McCulloch a dit que « les preuves matérielles » avaient contredit les récits de nombreux témoins, mais il ne précisa pas en quoi consistaient ces preuves matérielles, mis à part ce qu’il qualifia de blessure à la main de Brown par une balle tirée à courte distance. Il dit également que des témoins avaient indiqué que Brown « s’était précipité » vers Wilson, mais que ces témoins ne s’étaient jamais manifestés précédemment.

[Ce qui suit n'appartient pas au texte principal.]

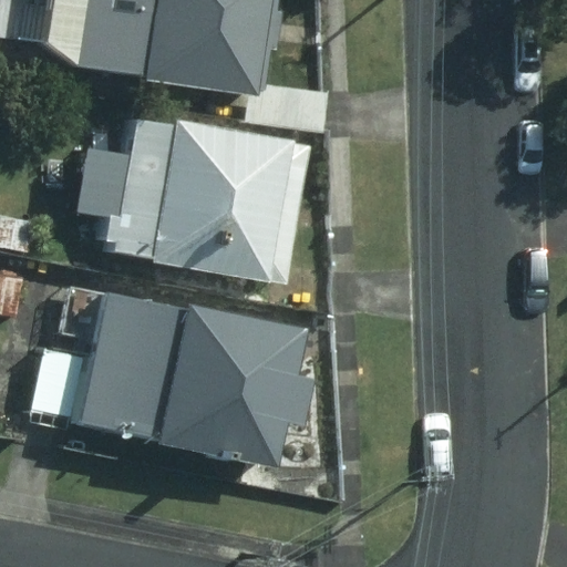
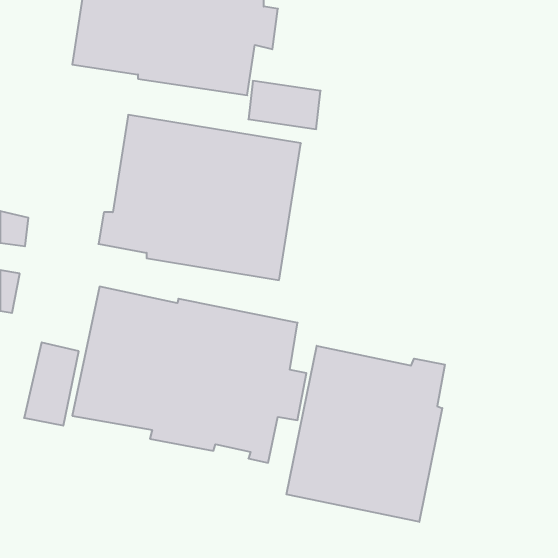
building: none -> [286,346,445,522]

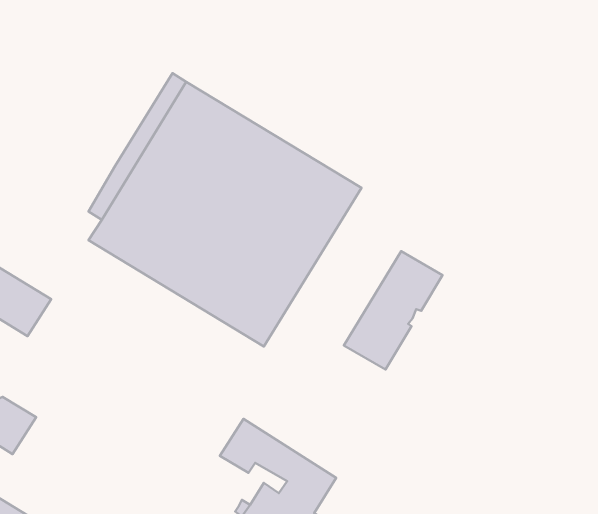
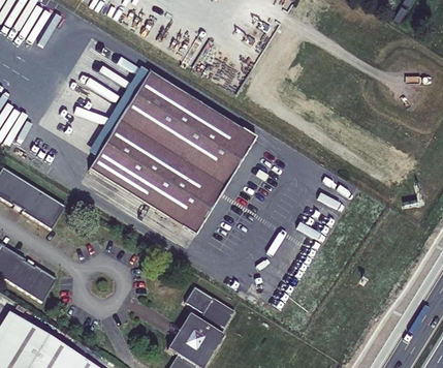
building: [344,251,443,370] -> none

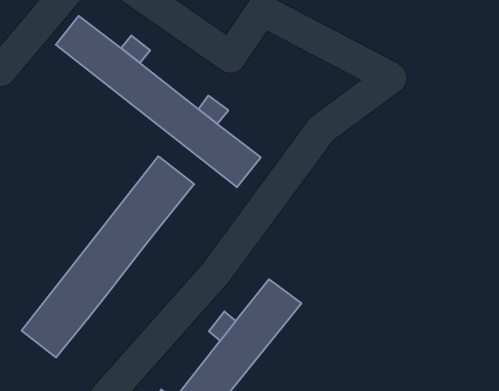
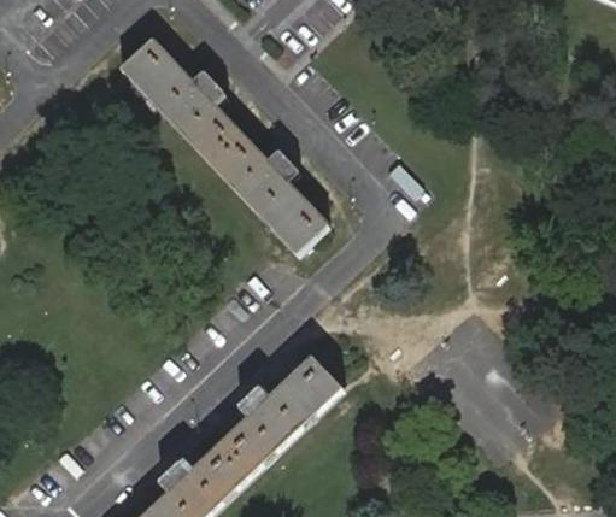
building: [22,156,194,357] -> none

« Les décisions relatives à l’inculpation d’un individu pour crime ne peuvent être fondées sur autre chose qu’une enquête rigoureuse sur les faits, » a dit McCulloch. Cet exercice intéressé d’apologétique n’eut pour effet que de souligner le caractère illégitime de toute la procédure.

Depuis le début, la procédure du Grand jury, qui dura trois mois, fut utilisée comme moyen de contourner un procès public du meurtrier de Brown. Dans les conditions d’un réel procès, les faits du dossier et les déclarations des témoins seraient sujets à une procédure de confrontation entre adversaires. Mais à la place de celle-ci le procureur, connu pour ses liens avec la police, a substitué des audiences à huit-clos, les preuves étant manipulées afin de produire le résultat recherché.

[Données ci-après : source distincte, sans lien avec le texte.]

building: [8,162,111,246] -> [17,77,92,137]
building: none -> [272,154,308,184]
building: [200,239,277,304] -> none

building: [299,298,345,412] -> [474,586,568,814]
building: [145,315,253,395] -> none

Finalement, l’establishment politique a décidé qu’aucune charge ne pouvait être retenue contre Wilson – même pas la charge moindre d’homicide involontaire. Les procureurs n’ont pas obtenu d’inculpation parce qu’ils n’en voulaient pas.

La décision de ne pas inculper Wilson fut prise sur toile de fond d’une vague montante de violence policière partout aux Etats-Unis, ses dernières victimes étant un garçon de 12 ans qui fut tué par la police alors qu’il jouait avec un pistolet factice la semaine dernière à Cleveland, Ohio, et un homme qui n’était pas armé à New York.

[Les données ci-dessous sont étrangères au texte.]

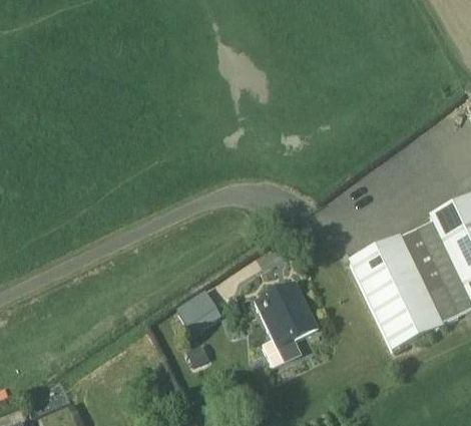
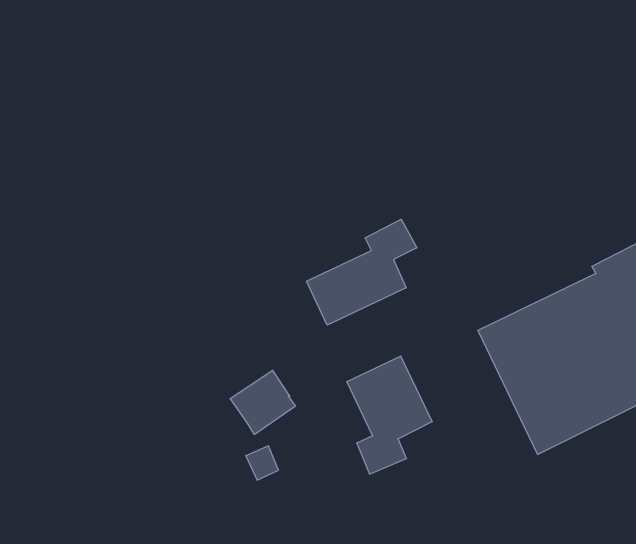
building: none -> [306,219,417,325]

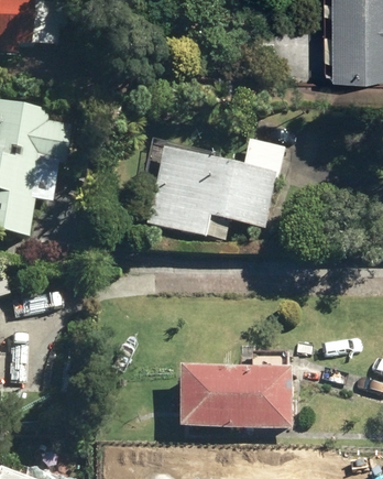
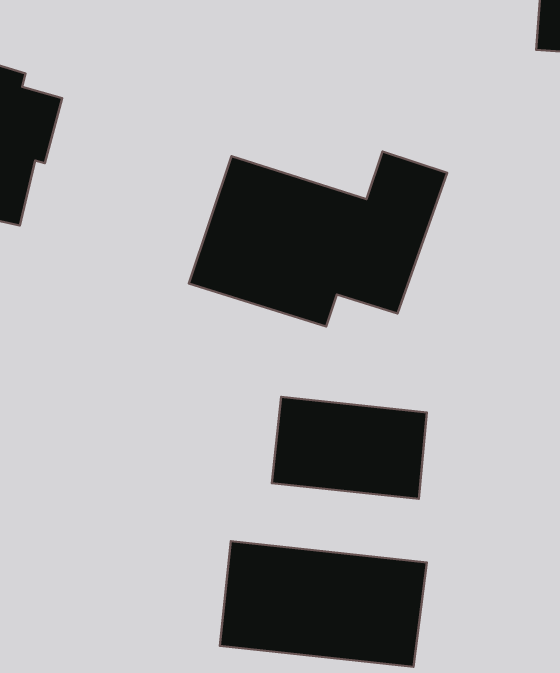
building: none -> [272,397,427,499]

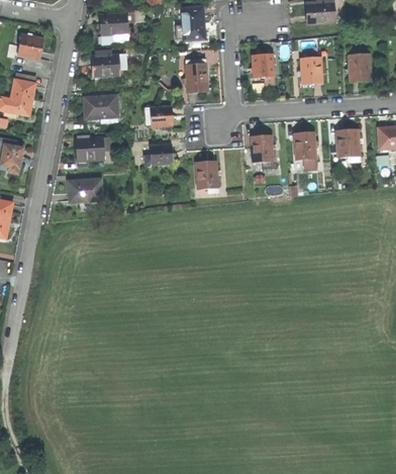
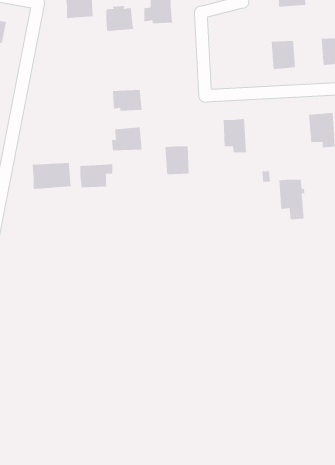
building: [92,52,119,77] -> [106,5,134,31]
building: [252,54,274,77] -> none
building: [186,61,210,91] -> none
building: [84,95,117,122] -> none
building: [294,129,320,169] -> [278,179,306,220]
building: [76,136,108,160] -> [80,164,113,188]

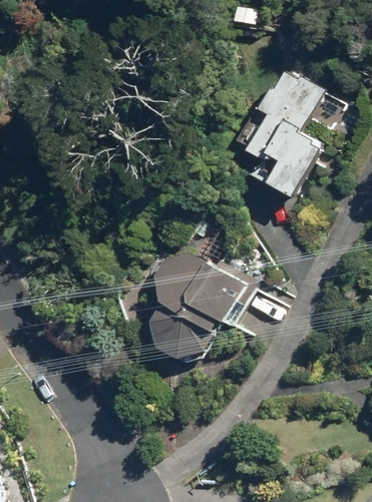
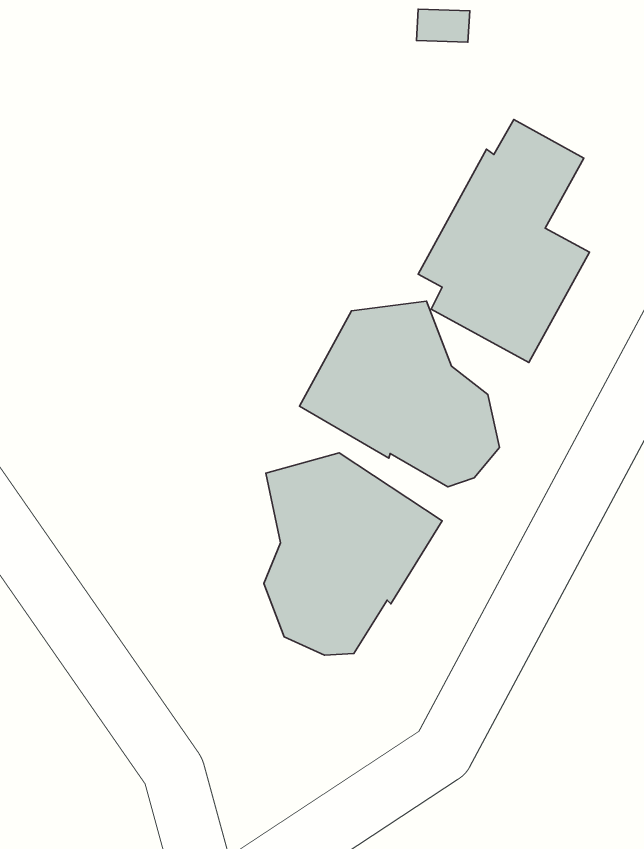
building: none -> [299,301,499,487]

Cette décision est la marque d’une position adoptée par l’establishment politique: celui-ci maintiendra le droit de la police à tuer qui elle voudra. Comme toutes les classes réactionnaires confrontées par une crise, la classe dirigeante américaine a décidé que toute concession aux réclamations de la population que Wilson soit poursuivi en justice ne servirait qu’à encourager l’opposition et serait dangereux du point de vue politique.

Cette décision de justice et la répression policière qui s’en est suivie illustrent la rupture, sous la pression de l’inégalité sociale montante et de la marche vers la guerre, d’avec les formes démocratiques de gouvernance aux Etats-Unis. Autrement dit, « la guerre contre la terreur » est arrivée au pays.